| FRAGMENTO PARA LEER |
◆ ◆ ◆ ◆ ◆ ◆ ◆

Para comprobarlo, basta con revisar los datos. Un estudio realizado por Zubán Córdoba en marzo 2023, a través de focus groups y encuestas a menores de 25 años que viven en el Conurbano, concluyó que cuando se les consultó por el concepto “Justicia Social” algunos respondieron que era “hacer justicia por mano propia contra delincuentes”. Mientras que en octubre de 2024, Pulso Research realizó el informe “Encuesta Peronismo”, donde se confirma que, entre las nuevas generaciones, la justicia social está mucho menos presente como identificación política de la oposición, porque cuando se les pregunta por “la bandera principal del peronismo”, solo el 34% de las personas de 16 a 29 años eligieron la “justicia social”, frente al 64% de los entrevistados de 30 a 49 años y al 84% de los que tienen 50 años o más. Por último, un trabajo de DC Consultores, efectuado en junio 2025, muestra que el 84% de los jóvenes asocia al kirchnerismo y al último gobierno peronista con “gasto público” y solo el 16% lo relaciona con “justicia social”.

◆ ◆ ◆ ◆ ◆ ◆ ◆

| EXTRACTOS DE DATOS |
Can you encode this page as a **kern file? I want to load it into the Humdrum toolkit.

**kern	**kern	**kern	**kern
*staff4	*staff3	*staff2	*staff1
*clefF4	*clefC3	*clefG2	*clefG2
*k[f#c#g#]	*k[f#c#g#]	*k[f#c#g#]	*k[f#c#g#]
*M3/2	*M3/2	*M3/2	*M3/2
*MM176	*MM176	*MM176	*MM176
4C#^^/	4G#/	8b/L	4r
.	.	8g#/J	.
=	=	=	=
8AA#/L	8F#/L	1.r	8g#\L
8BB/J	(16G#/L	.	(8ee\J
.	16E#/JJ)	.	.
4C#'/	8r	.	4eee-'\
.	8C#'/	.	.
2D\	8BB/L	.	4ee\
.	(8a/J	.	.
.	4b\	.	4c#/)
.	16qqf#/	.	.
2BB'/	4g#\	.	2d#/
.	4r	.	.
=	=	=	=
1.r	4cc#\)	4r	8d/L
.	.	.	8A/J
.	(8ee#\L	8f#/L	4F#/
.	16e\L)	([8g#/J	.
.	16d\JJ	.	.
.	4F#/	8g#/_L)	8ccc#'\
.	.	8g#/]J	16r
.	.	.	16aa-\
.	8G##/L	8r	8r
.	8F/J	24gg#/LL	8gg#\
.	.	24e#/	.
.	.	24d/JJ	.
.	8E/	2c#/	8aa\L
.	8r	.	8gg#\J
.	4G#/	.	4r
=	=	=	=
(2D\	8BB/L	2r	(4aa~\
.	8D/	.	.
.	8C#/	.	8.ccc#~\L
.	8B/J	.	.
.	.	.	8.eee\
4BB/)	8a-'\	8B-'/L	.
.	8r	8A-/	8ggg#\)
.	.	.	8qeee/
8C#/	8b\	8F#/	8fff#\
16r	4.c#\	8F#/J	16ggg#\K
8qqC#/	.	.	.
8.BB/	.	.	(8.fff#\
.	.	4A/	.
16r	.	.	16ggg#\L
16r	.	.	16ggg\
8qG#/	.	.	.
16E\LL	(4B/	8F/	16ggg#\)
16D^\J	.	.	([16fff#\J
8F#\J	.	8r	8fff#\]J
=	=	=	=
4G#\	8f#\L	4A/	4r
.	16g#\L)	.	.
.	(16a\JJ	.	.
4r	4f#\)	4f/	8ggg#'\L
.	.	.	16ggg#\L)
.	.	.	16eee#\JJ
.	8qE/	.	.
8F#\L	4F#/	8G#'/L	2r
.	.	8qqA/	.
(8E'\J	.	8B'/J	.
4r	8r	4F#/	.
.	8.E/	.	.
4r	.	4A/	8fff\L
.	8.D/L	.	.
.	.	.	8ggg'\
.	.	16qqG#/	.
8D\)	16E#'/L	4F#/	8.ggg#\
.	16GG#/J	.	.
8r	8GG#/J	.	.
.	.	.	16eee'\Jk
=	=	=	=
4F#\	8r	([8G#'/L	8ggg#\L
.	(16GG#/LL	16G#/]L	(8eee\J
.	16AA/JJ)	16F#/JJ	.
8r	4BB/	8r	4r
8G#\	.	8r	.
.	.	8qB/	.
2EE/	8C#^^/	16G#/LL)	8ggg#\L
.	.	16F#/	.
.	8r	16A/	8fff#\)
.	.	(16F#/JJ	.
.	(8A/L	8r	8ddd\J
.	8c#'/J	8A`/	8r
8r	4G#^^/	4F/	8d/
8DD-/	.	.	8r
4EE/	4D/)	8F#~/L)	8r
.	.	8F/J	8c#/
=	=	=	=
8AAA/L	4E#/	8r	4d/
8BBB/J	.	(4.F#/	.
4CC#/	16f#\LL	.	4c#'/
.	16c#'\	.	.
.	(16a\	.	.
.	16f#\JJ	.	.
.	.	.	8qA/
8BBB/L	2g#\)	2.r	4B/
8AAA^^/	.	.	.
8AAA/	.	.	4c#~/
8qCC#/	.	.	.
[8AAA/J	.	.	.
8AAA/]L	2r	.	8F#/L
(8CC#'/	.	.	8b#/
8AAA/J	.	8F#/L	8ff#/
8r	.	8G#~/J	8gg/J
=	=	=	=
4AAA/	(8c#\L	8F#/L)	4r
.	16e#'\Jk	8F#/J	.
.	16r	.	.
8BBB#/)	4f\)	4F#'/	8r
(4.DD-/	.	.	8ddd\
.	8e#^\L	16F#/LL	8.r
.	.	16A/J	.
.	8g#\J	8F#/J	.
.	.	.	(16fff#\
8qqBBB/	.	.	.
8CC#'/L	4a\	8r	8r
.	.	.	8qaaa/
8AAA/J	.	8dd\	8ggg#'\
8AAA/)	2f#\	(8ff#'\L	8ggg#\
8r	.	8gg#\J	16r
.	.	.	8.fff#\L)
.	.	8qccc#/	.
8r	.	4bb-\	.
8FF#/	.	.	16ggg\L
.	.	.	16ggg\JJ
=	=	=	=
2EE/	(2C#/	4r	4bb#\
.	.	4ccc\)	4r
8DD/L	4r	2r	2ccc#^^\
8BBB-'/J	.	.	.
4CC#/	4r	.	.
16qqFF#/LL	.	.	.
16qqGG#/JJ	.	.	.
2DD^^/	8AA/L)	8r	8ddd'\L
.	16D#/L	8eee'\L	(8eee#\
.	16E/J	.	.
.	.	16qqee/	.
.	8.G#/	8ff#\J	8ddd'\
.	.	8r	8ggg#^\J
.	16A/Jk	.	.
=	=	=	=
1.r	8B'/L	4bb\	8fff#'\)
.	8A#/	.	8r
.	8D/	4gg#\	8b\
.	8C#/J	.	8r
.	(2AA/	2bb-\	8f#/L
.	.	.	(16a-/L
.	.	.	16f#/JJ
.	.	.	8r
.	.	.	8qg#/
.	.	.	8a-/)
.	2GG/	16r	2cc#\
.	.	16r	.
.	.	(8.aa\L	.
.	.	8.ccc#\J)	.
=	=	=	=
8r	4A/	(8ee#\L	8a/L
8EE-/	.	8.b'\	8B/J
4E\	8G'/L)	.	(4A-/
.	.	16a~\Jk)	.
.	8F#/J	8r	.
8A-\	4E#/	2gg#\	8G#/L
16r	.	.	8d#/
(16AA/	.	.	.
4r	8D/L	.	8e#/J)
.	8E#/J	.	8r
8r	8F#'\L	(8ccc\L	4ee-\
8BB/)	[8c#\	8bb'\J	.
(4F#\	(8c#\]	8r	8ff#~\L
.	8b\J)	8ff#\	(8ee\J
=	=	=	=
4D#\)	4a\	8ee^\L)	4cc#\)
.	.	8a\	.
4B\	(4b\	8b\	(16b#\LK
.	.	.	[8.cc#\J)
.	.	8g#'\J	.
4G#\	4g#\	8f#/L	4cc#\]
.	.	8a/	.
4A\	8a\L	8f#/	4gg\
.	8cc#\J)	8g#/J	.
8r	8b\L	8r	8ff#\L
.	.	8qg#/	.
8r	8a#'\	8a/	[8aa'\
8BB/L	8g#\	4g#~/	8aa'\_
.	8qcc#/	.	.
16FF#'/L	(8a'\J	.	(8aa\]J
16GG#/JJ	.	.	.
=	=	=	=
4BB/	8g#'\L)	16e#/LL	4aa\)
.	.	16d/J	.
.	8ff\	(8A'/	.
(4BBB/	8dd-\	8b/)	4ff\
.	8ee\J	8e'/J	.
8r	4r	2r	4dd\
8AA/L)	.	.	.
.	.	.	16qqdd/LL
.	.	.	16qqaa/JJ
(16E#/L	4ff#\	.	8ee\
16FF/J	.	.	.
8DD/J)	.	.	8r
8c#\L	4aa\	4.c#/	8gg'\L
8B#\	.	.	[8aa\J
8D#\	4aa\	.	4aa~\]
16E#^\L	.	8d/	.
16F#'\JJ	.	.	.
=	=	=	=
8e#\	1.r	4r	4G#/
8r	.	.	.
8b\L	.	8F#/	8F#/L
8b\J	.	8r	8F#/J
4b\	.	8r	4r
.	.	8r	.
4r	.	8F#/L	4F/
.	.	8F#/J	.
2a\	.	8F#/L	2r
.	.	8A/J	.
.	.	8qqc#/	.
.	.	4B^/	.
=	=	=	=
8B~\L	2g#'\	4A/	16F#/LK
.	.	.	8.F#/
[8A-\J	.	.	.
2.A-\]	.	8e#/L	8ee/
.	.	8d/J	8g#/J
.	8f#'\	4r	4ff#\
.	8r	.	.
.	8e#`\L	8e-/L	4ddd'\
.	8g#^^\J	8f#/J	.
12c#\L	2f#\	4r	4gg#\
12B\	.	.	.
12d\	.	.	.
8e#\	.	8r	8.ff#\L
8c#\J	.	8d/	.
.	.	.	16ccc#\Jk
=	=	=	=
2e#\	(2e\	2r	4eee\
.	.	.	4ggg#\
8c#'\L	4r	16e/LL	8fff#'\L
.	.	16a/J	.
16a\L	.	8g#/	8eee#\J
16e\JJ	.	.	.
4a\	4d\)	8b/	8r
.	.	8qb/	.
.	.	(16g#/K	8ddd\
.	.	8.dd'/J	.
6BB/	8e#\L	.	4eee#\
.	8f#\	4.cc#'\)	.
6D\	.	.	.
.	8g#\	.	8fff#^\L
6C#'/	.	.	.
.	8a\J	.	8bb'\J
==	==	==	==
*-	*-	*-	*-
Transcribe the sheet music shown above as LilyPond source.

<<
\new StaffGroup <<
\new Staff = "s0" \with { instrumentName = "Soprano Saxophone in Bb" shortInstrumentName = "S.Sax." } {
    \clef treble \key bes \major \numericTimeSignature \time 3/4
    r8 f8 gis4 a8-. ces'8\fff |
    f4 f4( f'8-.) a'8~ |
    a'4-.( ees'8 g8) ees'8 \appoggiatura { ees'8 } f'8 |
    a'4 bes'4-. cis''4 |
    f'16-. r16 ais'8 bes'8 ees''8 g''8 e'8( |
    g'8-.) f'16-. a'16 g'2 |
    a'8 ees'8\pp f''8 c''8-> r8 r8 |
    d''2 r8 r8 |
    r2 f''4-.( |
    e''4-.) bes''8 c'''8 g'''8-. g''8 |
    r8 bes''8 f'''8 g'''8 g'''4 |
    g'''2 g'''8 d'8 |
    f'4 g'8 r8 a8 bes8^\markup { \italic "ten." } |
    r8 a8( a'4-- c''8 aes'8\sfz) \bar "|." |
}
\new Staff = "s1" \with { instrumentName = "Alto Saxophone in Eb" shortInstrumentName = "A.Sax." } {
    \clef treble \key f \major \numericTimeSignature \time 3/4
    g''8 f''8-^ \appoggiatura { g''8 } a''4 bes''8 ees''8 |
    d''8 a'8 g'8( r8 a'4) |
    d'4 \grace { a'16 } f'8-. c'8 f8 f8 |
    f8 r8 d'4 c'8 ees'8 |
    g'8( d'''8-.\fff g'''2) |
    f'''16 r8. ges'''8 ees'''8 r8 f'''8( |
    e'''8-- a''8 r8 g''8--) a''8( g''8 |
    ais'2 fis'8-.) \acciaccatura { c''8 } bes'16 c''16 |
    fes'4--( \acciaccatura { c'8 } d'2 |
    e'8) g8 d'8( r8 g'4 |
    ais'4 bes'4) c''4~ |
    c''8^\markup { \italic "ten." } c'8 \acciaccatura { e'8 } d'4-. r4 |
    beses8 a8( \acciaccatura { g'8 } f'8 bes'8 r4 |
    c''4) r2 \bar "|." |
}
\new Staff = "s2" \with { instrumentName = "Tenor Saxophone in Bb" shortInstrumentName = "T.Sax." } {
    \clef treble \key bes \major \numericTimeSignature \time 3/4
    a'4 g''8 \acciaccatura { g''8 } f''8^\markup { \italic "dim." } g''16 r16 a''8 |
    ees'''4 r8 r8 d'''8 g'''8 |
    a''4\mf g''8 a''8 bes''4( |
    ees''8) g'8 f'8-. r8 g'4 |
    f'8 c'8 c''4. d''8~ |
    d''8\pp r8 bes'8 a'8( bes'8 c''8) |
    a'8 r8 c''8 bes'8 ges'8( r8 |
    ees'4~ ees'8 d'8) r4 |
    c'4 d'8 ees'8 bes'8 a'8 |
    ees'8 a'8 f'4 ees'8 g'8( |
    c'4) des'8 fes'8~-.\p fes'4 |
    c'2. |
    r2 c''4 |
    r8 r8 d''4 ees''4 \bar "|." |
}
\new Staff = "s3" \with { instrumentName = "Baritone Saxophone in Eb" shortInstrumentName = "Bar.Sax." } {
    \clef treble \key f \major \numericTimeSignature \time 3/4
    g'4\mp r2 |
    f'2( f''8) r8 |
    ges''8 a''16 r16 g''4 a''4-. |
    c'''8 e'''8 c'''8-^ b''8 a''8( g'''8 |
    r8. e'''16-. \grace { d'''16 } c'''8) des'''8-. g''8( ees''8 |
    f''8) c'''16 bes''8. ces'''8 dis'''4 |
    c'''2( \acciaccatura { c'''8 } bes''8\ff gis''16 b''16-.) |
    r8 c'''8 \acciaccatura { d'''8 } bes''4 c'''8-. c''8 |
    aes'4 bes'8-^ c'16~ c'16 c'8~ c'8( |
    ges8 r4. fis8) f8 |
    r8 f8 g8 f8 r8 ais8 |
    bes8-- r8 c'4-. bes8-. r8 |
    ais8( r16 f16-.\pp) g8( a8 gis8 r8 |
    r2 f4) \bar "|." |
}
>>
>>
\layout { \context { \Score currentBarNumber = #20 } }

◆ ◆ ◆ ◆ ◆ ◆ ◆

| SOBRE ESTE EJERCICIO |
Transcribe completo el fragmento sobre la justicia social en las encuestas a jóvenes, sin cambiar ninguna palabra ni signo de puntuación.

| SOLUCIÓN PROPUESTA |
Para comprobarlo, basta con revisar los datos. Un estudio realizado por Zubán Córdoba en marzo 2023, a través de focus groups y encuestas a menores de 25 años que viven en el Conurbano, concluyó que cuando se les consultó por el concepto “Justicia Social” algunos respondieron que era “hacer justicia por mano propia contra delincuentes”. Mientras que en octubre de 2024, Pulso Research realizó el informe “Encuesta Peronismo”, donde se confirma que, entre las nuevas generaciones, la justicia social está mucho menos presente como identificación política de la oposición, porque cuando se les pregunta por “la bandera principal del peronismo”, solo el 34% de las personas de 16 a 29 años eligieron la “justicia social”, frente al 64% de los entrevistados de 30 a 49 años y al 84% de los que tienen 50 años o más. Por último, un trabajo de DC Consultores, efectuado en junio 2025, muestra que el 84% de los jóvenes asocia al kirchnerismo y al último gobierno peronista con “gasto público” y solo el 16% lo relaciona con “justicia social”.